» **Problem details**
Which lines below include the string "White"? Please show each one.
:: Given records ::
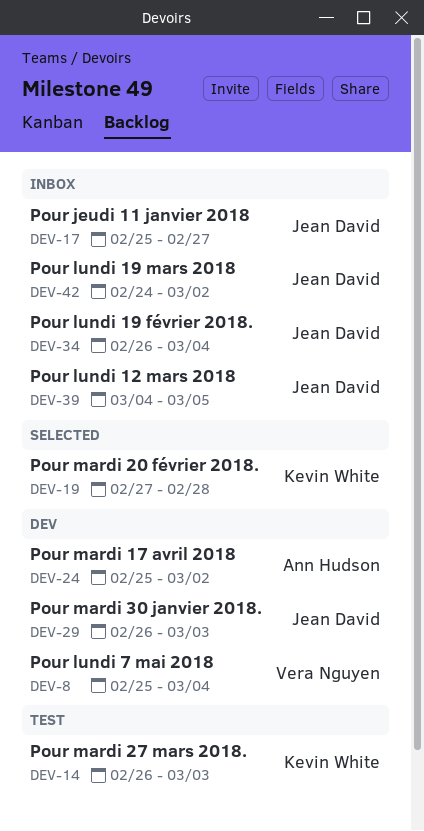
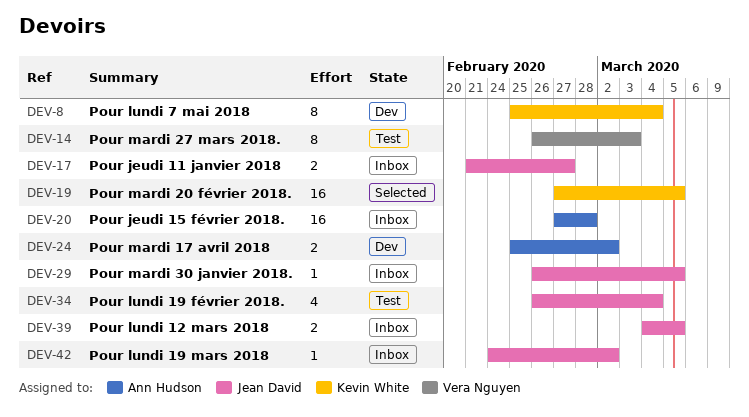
DEV-8, owner: Vera Nguyen -> Kevin White
DEV-14, owner: Kevin White -> Vera Nguyen
DEV-17, start: Feb 25 -> Feb 21
DEV-19, due: Feb 28 -> Mar 5
DEV-20: none -> present
DEV-29, status: Dev -> Inbox
DEV-29, due: Mar 3 -> Mar 5
DEV-34, status: Inbox -> Test

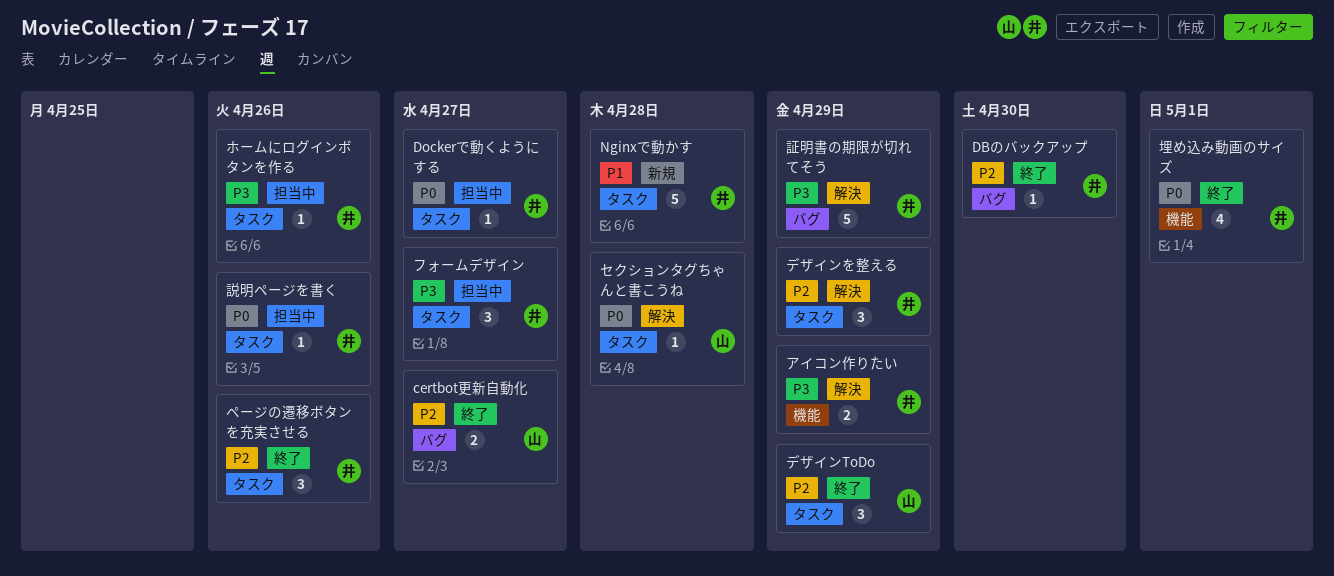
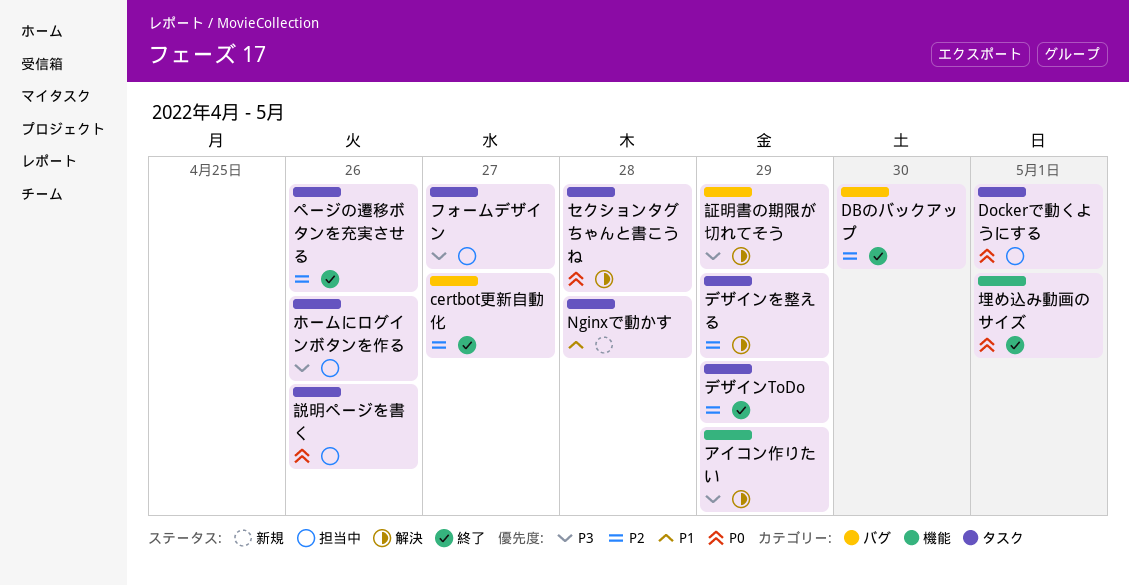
Dockerで動くようにする, due: Apr 27 -> May 1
:::
» **Written reply**
DEV-8, owner: Vera Nguyen -> Kevin White
DEV-14, owner: Kevin White -> Vera Nguyen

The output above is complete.